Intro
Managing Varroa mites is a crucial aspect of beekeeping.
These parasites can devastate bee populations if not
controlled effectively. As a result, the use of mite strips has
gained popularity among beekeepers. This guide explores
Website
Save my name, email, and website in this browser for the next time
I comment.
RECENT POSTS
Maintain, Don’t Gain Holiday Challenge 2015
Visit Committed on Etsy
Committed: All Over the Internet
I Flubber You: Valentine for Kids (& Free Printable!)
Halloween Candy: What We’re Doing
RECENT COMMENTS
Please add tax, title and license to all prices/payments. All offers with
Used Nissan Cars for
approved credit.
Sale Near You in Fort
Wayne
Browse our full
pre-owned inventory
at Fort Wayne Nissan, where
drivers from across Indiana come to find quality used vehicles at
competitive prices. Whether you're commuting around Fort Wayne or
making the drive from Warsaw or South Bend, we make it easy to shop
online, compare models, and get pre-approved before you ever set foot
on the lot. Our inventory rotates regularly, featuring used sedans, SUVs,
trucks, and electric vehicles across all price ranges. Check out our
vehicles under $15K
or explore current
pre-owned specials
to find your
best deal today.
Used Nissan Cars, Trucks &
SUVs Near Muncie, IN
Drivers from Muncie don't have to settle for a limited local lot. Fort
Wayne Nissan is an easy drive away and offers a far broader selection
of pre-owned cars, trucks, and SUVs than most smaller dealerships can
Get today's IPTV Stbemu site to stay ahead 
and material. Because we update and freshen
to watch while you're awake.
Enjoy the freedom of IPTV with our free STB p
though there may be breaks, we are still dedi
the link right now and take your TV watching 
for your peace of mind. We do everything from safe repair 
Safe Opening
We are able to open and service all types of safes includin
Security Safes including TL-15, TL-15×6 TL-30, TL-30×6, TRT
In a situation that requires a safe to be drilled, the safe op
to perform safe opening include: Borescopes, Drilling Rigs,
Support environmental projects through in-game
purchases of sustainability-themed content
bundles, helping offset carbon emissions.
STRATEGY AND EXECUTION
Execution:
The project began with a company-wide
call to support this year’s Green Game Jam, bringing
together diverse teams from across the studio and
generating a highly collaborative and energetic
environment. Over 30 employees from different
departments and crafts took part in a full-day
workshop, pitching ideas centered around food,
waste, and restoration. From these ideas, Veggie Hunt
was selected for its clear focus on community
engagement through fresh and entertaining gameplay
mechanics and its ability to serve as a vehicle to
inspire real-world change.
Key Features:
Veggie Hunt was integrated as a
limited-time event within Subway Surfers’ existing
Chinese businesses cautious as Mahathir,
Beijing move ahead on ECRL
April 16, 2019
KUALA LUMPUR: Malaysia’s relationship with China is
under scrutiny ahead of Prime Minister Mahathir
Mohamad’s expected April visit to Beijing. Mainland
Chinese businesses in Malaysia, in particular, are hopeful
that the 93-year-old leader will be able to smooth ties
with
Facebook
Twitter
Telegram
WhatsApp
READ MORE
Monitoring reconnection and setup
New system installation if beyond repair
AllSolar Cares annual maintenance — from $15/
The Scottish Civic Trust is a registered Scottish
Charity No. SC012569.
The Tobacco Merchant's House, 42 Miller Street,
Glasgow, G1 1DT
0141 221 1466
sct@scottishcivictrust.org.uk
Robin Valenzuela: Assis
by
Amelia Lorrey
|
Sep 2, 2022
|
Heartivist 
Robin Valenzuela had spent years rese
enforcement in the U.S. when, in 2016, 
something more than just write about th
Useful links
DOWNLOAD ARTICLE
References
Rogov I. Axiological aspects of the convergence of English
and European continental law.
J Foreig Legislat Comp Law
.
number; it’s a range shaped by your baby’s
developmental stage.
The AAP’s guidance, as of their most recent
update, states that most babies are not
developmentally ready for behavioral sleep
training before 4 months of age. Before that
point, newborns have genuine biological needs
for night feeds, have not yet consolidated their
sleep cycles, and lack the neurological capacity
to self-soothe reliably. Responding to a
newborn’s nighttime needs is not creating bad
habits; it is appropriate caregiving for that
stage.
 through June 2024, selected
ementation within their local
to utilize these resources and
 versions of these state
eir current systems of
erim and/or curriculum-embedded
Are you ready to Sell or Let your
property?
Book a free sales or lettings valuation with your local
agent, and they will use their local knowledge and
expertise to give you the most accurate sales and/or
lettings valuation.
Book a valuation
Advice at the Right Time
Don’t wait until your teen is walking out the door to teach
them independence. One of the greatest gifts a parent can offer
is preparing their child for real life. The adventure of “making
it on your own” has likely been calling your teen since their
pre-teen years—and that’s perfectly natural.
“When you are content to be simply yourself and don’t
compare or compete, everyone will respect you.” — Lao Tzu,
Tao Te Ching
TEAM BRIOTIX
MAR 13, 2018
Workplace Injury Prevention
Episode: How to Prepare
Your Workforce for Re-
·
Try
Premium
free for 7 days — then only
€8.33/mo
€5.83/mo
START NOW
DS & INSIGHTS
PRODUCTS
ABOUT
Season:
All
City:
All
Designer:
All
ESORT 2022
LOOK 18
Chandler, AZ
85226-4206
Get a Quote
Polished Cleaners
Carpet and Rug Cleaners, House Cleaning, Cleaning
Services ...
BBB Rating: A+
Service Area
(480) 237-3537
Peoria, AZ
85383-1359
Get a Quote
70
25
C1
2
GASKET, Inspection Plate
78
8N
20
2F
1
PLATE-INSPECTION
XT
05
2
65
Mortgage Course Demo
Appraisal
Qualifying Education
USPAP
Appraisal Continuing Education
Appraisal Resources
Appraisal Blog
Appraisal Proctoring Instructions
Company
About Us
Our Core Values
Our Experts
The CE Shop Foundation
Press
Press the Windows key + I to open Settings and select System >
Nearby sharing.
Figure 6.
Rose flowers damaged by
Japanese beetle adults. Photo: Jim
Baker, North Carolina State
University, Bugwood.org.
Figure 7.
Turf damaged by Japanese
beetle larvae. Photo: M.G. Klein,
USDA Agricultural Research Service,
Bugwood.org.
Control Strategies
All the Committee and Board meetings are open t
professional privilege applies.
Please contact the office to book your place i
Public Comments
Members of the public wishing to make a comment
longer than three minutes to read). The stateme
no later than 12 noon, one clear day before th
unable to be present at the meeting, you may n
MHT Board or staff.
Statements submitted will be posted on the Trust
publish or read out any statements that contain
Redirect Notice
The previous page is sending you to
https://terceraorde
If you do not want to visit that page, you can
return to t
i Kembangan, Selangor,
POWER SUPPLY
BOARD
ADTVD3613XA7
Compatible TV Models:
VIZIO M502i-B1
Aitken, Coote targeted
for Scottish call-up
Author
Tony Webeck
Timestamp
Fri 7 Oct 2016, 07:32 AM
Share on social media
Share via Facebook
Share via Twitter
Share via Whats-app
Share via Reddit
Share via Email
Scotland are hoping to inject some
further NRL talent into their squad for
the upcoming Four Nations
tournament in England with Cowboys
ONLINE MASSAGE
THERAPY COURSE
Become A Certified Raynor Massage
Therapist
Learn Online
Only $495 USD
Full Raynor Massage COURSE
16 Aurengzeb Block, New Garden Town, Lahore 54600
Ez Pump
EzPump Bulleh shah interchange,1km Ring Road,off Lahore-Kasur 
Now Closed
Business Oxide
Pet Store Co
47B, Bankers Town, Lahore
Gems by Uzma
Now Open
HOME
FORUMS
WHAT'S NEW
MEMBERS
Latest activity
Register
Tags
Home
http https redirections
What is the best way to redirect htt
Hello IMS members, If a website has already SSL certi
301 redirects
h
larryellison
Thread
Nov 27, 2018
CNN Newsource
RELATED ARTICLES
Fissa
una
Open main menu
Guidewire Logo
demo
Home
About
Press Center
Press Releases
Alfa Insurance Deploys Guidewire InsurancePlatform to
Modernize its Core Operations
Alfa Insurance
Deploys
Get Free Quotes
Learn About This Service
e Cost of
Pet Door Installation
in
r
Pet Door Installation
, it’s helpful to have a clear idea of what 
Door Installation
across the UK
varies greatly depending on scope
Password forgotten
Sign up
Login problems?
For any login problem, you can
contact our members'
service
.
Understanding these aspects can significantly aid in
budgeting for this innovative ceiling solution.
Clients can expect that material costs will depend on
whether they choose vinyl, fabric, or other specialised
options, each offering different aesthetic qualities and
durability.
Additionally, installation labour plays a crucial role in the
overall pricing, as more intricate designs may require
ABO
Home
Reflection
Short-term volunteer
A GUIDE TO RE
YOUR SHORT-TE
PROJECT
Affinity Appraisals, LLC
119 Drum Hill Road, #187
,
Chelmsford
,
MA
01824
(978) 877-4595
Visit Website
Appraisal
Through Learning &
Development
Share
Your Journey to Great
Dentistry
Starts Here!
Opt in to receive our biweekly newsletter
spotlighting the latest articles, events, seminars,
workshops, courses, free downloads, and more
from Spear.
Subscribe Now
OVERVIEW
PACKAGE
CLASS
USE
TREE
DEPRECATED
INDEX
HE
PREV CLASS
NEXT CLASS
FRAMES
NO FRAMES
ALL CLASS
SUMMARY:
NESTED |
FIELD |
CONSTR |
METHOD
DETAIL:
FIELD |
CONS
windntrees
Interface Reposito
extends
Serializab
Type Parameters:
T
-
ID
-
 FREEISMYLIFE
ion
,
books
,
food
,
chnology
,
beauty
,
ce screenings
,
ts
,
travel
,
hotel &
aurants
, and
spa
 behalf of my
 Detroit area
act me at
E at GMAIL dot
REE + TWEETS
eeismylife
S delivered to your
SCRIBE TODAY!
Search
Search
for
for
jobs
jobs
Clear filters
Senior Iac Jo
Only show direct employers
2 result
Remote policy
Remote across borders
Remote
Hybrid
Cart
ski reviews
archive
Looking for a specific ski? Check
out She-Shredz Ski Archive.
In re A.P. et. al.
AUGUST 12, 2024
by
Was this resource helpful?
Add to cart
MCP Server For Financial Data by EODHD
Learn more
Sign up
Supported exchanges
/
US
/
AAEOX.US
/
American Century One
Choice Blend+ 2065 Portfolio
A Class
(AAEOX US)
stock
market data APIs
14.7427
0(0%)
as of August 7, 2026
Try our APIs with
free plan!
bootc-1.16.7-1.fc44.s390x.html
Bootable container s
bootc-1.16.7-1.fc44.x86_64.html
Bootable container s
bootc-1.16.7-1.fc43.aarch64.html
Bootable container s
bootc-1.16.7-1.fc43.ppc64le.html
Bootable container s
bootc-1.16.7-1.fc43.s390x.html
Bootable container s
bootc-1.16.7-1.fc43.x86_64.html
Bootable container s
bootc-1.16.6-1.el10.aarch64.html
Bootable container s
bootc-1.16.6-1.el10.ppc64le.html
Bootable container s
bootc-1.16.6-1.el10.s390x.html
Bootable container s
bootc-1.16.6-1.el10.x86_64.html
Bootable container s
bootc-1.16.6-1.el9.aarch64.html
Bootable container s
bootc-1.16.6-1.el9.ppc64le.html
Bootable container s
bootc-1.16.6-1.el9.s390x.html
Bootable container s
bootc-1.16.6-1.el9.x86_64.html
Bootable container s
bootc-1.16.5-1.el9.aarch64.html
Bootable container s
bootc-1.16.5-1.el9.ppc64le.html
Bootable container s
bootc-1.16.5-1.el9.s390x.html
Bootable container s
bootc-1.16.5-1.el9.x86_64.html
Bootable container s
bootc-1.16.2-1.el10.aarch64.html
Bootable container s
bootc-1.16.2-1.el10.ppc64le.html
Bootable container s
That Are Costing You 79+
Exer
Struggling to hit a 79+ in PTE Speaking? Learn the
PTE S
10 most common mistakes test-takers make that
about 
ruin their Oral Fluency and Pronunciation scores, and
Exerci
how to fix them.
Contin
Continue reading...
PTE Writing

▶ ACTIVITY: Each line above that contains "Raynor" must be copied out.

▶ SOLUTION:
Become A Certified Raynor Massage
Full Raynor Massage COURSE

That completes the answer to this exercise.